**YOUR TASK**. Report how many lines of the following entries include the string "right"; respond with the number alone.

**PROVIDED DATA**.
______
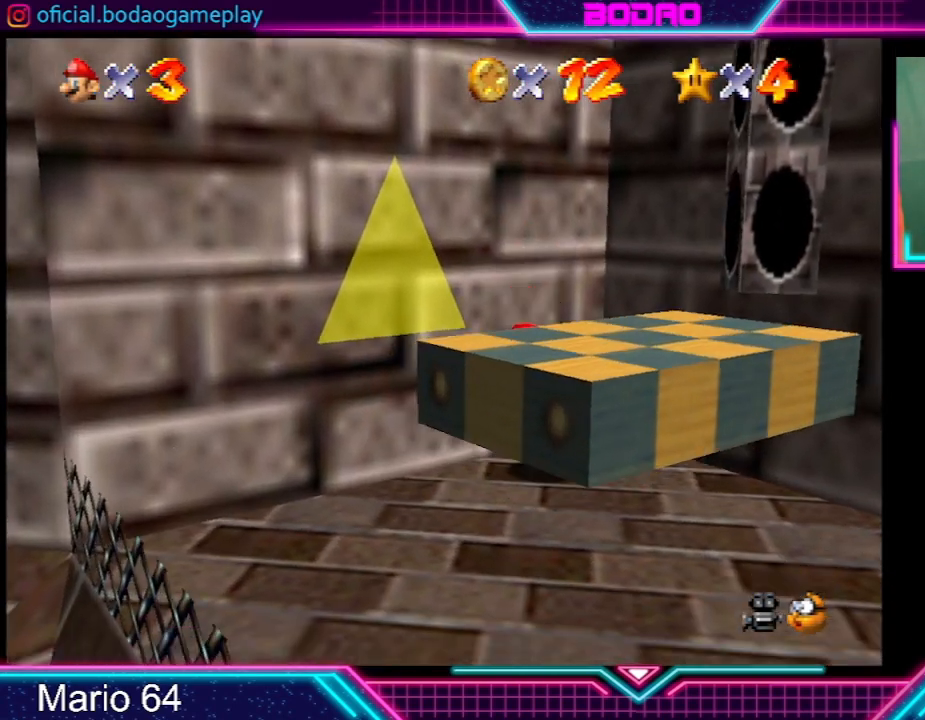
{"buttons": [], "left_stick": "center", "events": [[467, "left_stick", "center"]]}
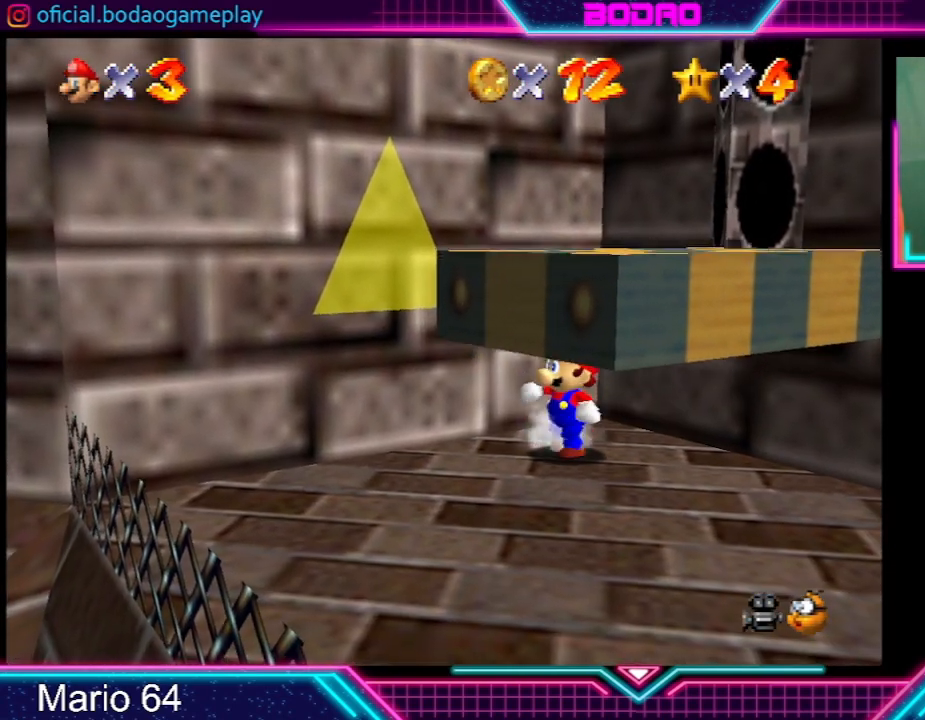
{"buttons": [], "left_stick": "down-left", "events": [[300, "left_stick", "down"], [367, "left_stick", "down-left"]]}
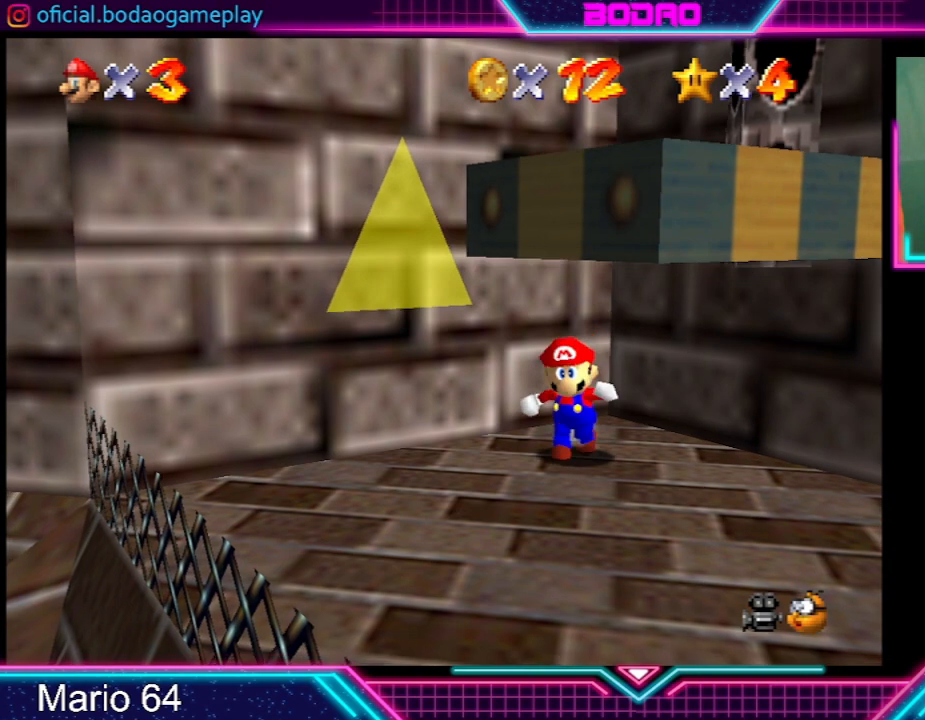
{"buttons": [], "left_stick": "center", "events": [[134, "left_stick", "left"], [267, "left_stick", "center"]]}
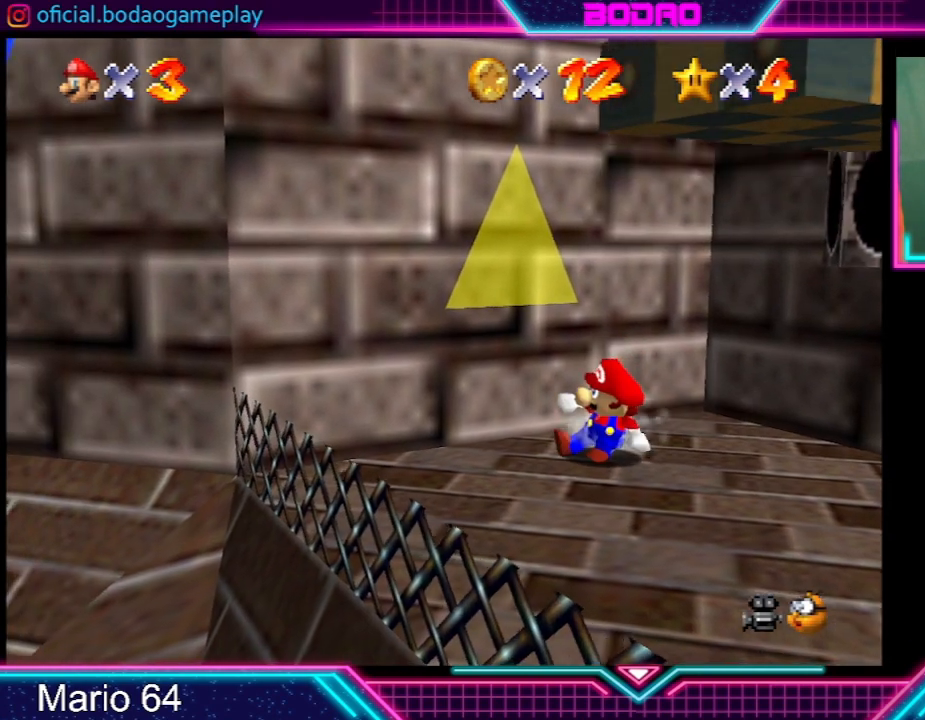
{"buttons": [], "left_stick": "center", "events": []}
______
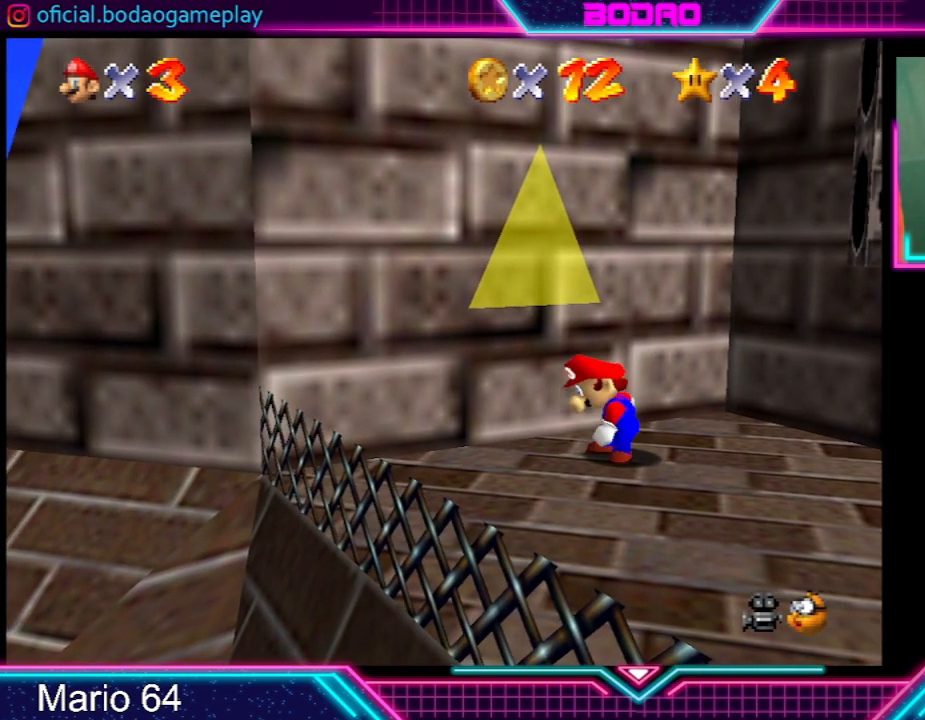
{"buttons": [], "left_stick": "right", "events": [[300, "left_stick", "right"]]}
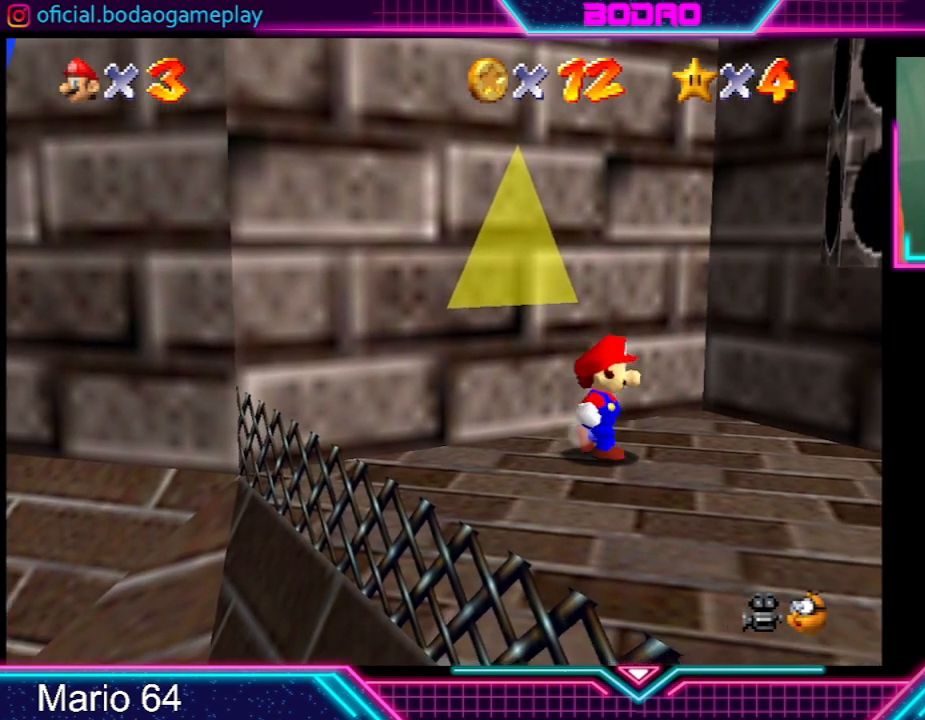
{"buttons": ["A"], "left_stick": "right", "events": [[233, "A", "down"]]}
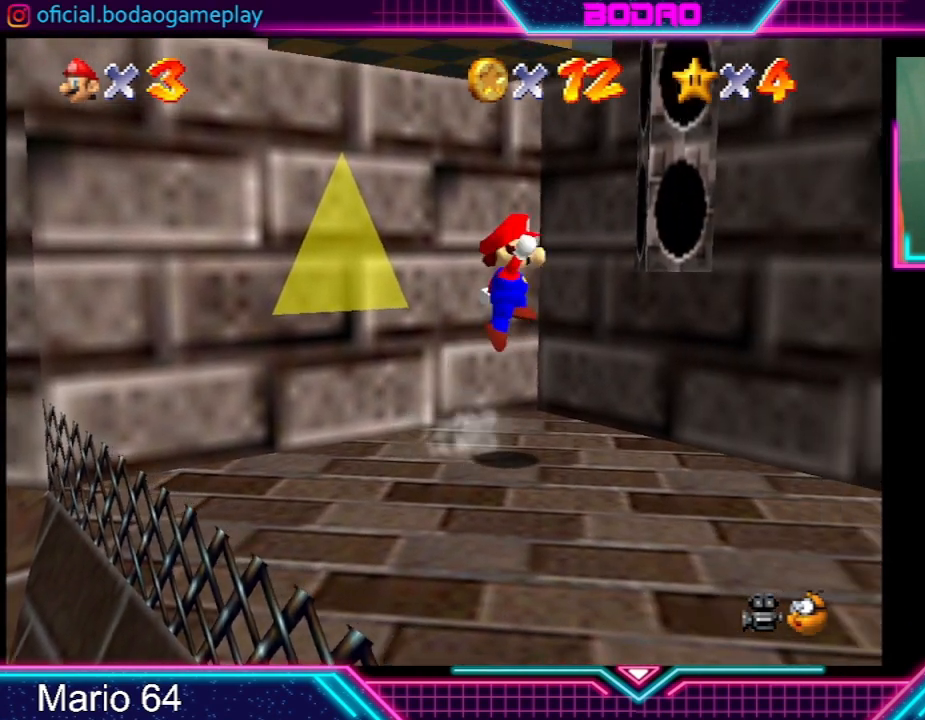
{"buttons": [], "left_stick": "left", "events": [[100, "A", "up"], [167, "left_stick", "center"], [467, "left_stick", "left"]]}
______
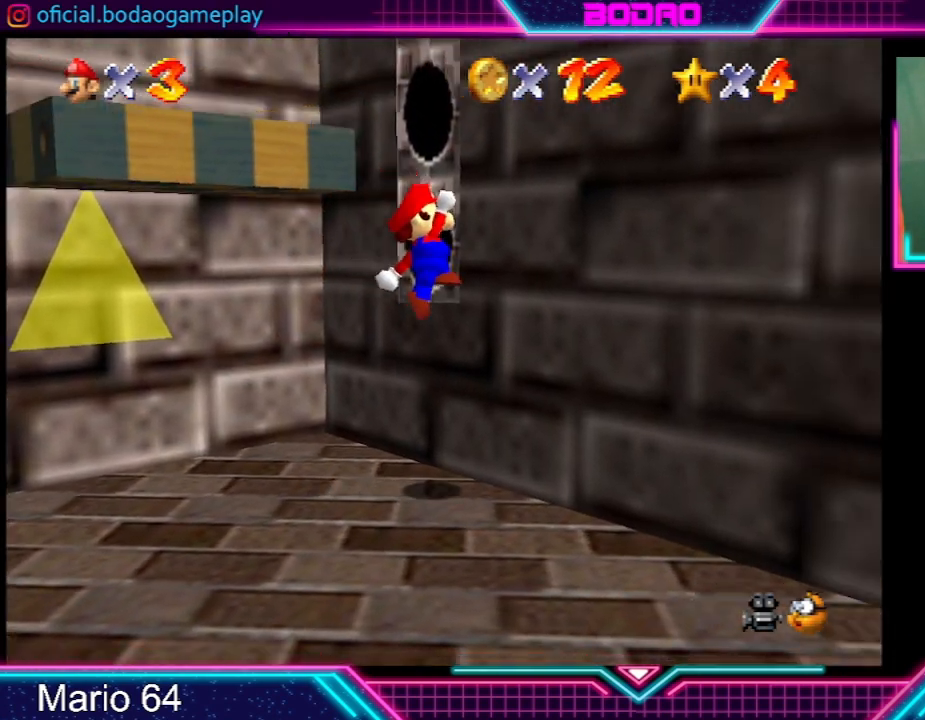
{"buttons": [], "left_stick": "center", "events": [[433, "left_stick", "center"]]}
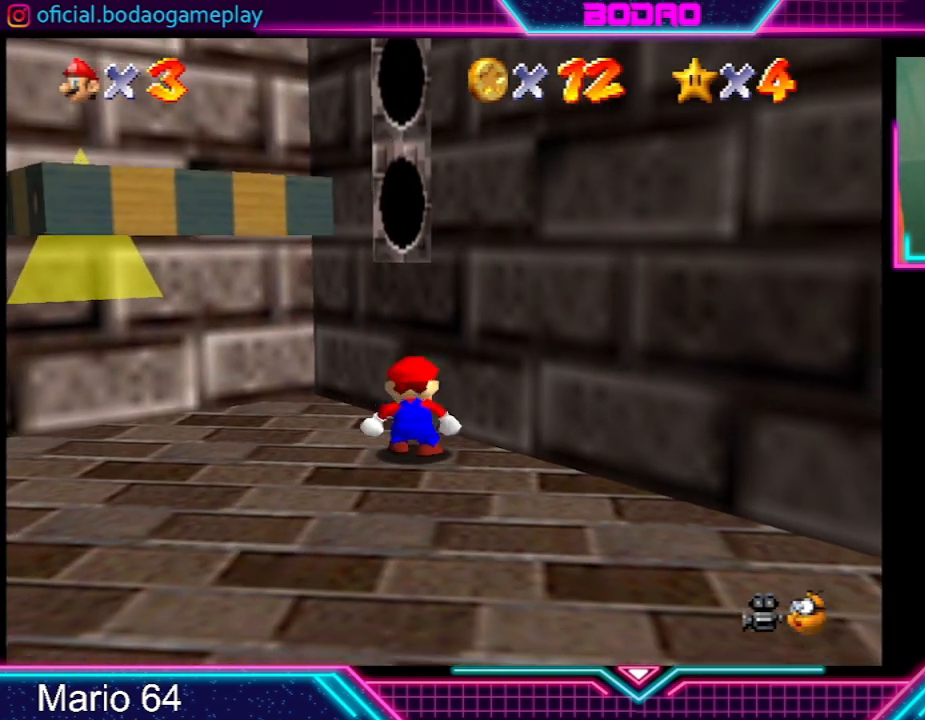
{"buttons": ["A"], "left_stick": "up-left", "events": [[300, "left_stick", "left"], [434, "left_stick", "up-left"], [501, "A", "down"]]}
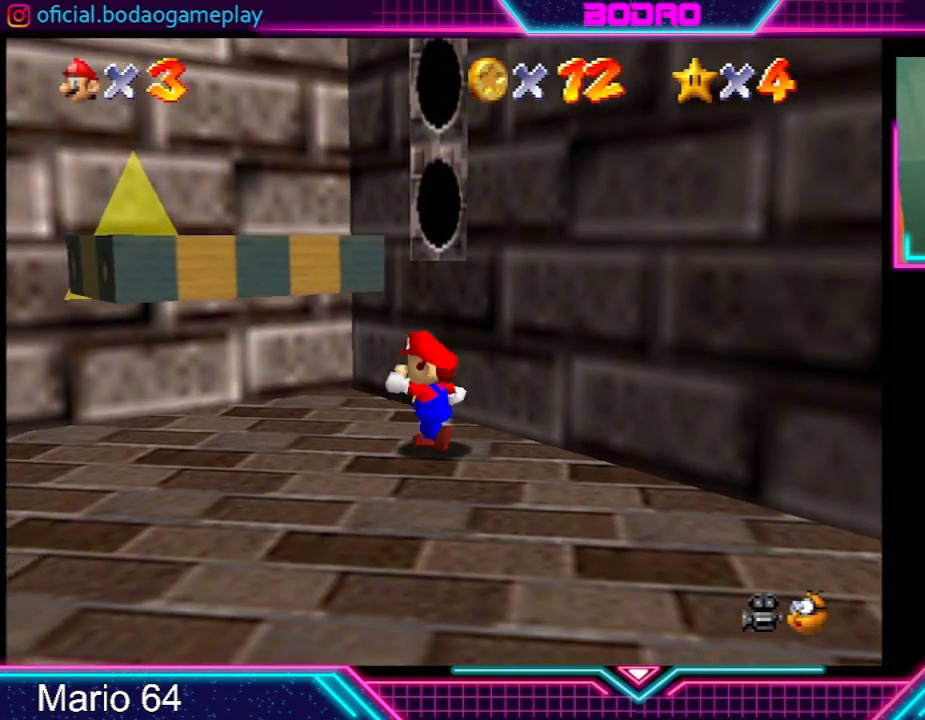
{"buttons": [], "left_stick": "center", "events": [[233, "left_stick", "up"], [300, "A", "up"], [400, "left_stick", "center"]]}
______
**OUTPUT OF THE TASK**. 2